Five years ago we came across this article from Jessica Crabb, which talks about how they are using Trello to organize their user-testing. It quickly made sense for us, so we tried using it for a couple of tests. It was a lot quicker to type in during the user-test and mark up which users accomplished what. What we were missing, however, was the ability to look at the data from other angles. When you are taking notes, you are taking notes on just one user, but when you are reading your results, you want to read the notes per task and see all the users’ results: Enter Airtable.
The stages of user testing
Airtable is Excel on steroids. It has the same basic functionality as Excel, but with many extra input-forms like images, text-fields ++. It can also be formatted as a Kanban-board like Trello (or as a web-form if needed). Where it shines, though, is its ability to link cells together. The linking makes it possible for us to take notes of one user during the test and then, afterward, flip the data on it’s head and look at each task’s problems. Airtable also has the ability for same-time collaboration, which is quite useful during testing.
While preparing for the test, we go through different note-taking stages, and Airtable guides us through all the steps.

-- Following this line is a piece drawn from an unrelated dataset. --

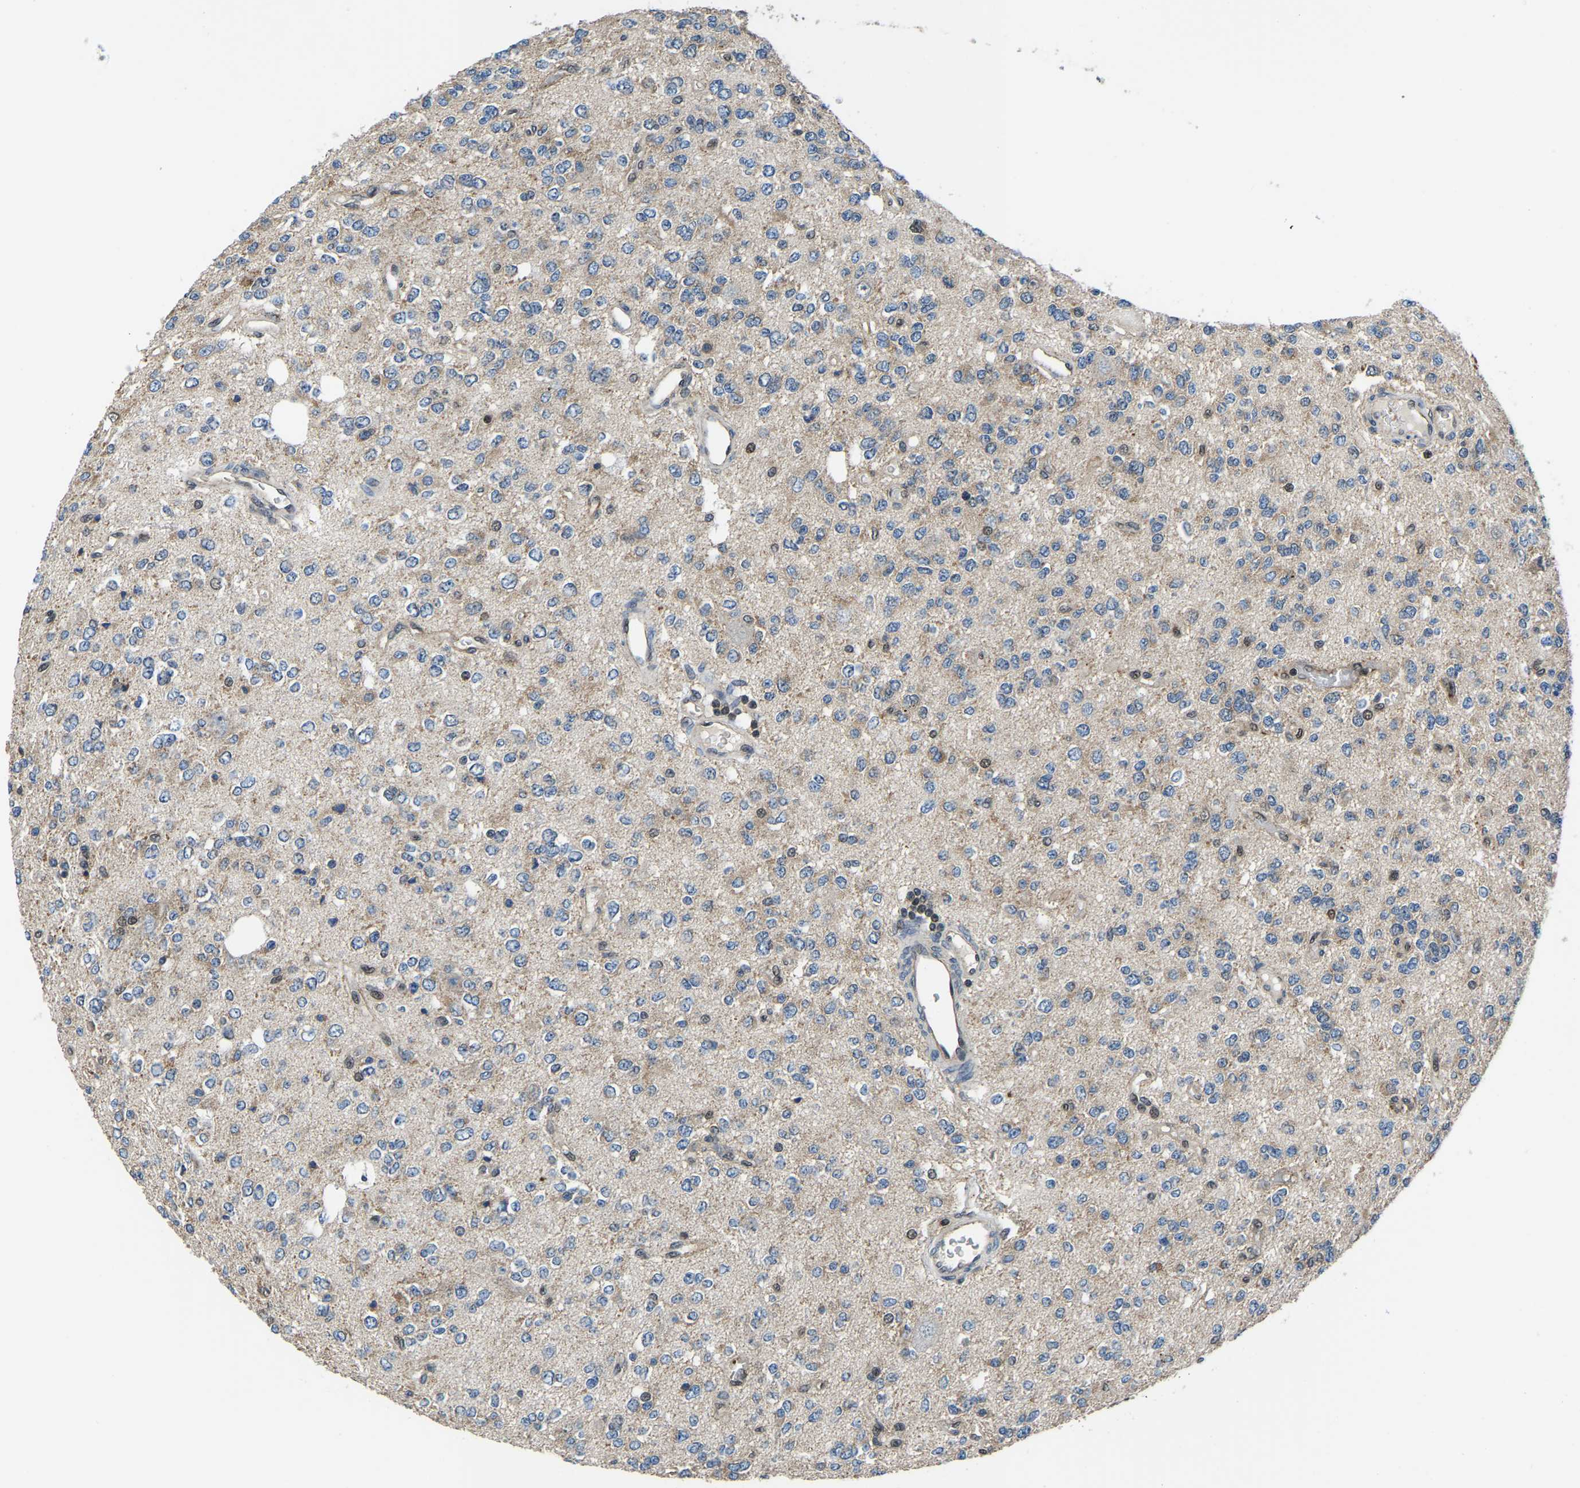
{"staining": {"intensity": "weak", "quantity": "25%-75%", "location": "cytoplasmic/membranous,nuclear"}, "tissue": "glioma", "cell_type": "Tumor cells", "image_type": "cancer", "snomed": [{"axis": "morphology", "description": "Glioma, malignant, Low grade"}, {"axis": "topography", "description": "Brain"}], "caption": "Human malignant low-grade glioma stained with a protein marker shows weak staining in tumor cells.", "gene": "DFFA", "patient": {"sex": "male", "age": 38}}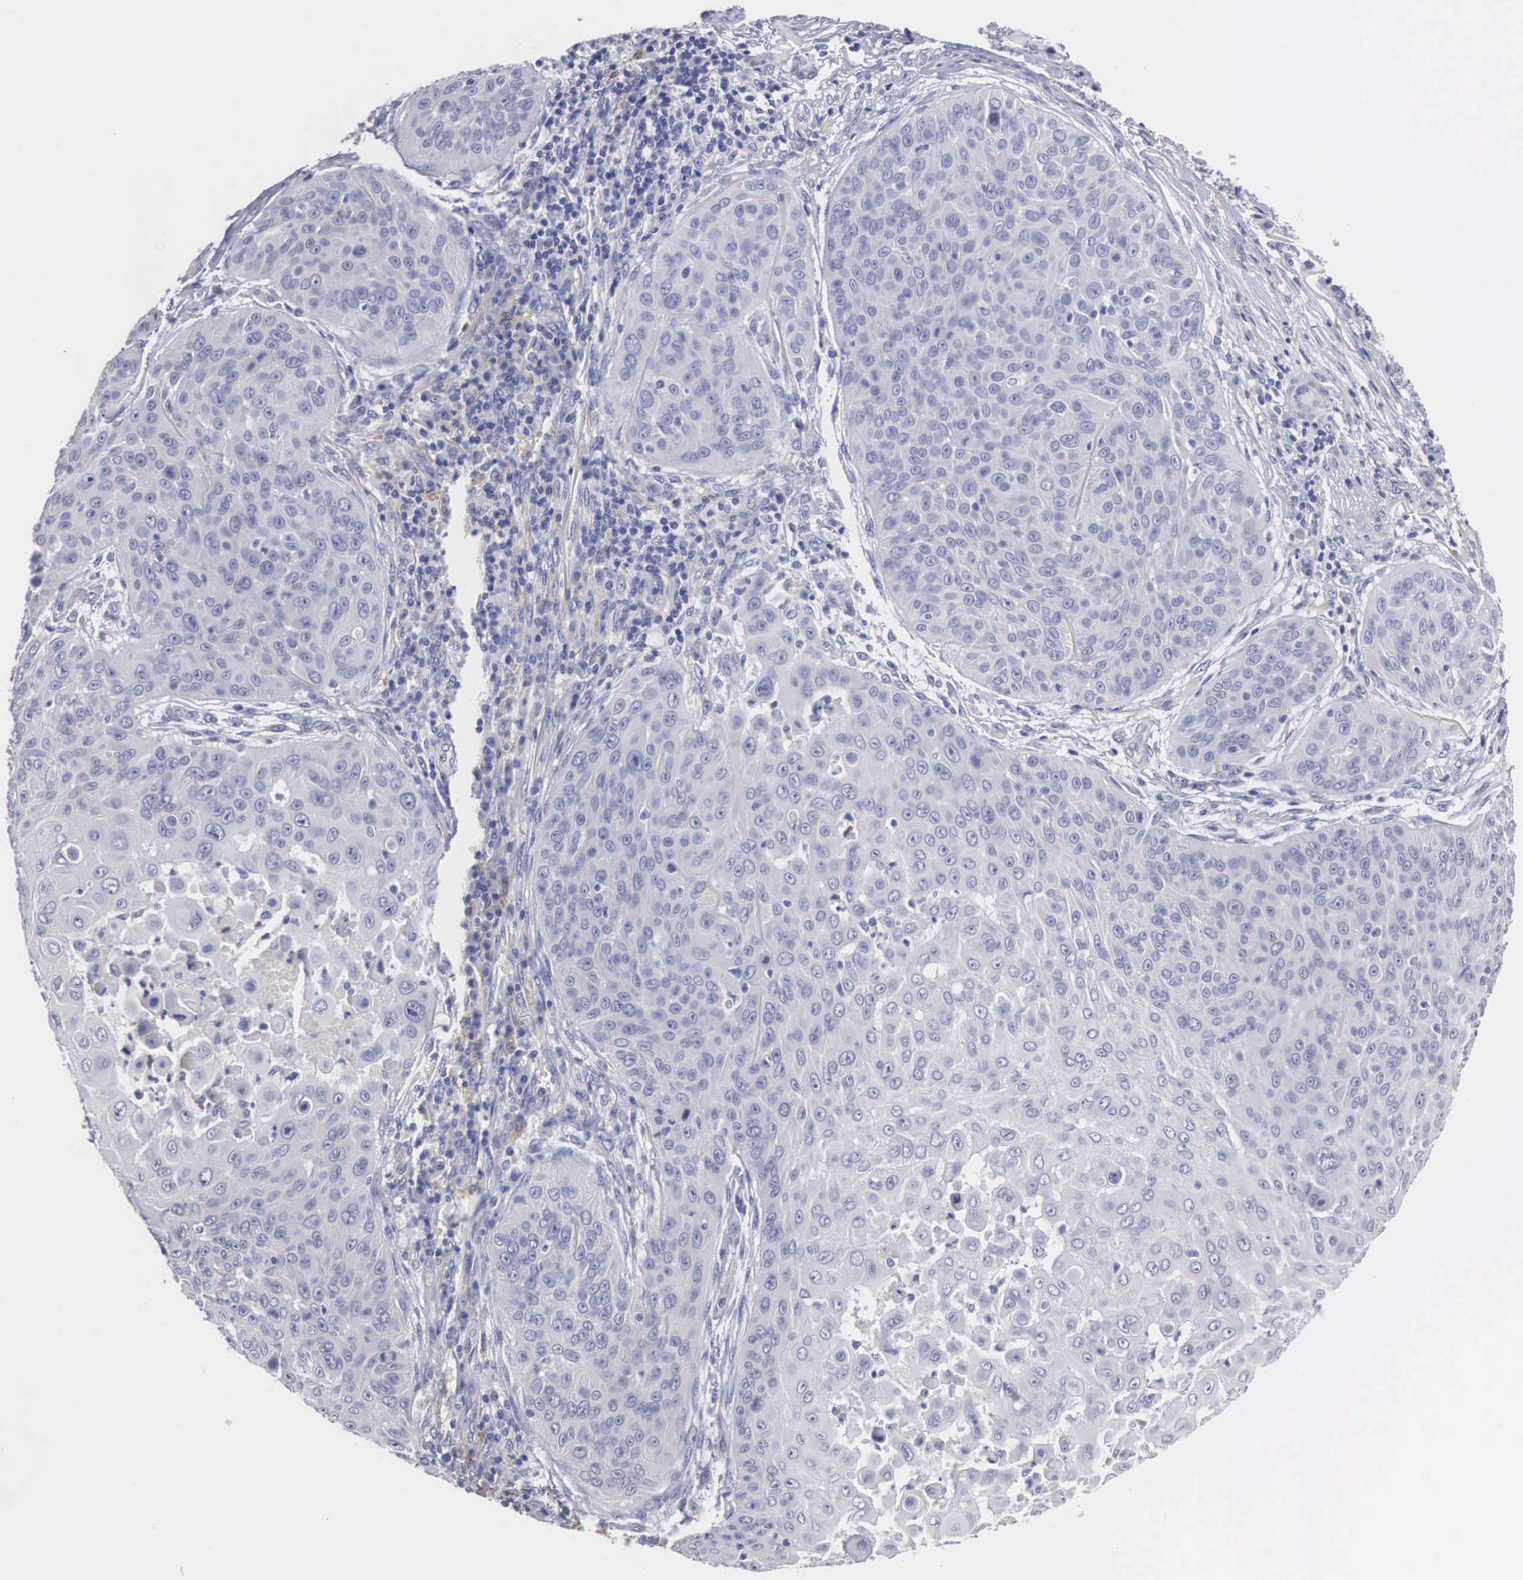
{"staining": {"intensity": "negative", "quantity": "none", "location": "none"}, "tissue": "skin cancer", "cell_type": "Tumor cells", "image_type": "cancer", "snomed": [{"axis": "morphology", "description": "Squamous cell carcinoma, NOS"}, {"axis": "topography", "description": "Skin"}], "caption": "Skin cancer stained for a protein using IHC shows no positivity tumor cells.", "gene": "LIN52", "patient": {"sex": "male", "age": 82}}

Collection of participants
Usually, we have a few requirements for the users that we want to recruit. We then send these requirements to Norstat, which typically helps us recruit people, along with a link to an Airtable-template where they can fill out the test-persons information as soon as they are recruited. This way, we early know how recruitment is going. (After GDPR, you should check if you can store names and information about test-subjects in Airtable.)
Creating the tasks
At the same time on another page in the document, we create the tasks that we are going to test and prepare the test. One great feature in airtable is that you can hide information you don’t want to see or view the data as a gallery instead of a spreadsheet. Here is the same data as above, but with another view:
Note-taking during the test
When it comes to the test-day, we take notes in another view in Airtable and link the notes to the person performing them and their task. Here it can be useful to write general statements as “managed to transfer money” so that you can link up multiple test-persons to the same note. This makes it easier to read through your notes afterward.
We’ve also found it useful to add emojis indicating if the finding or behavior is negative or positive for the test.
After the test is over, we walk through all the tasks. I often find it most useful to go from the task-view and from here see what the different users did on each task and the related quotes. At times I find it more beneficial to go out from the person and see how they solved the different assignments chronologically.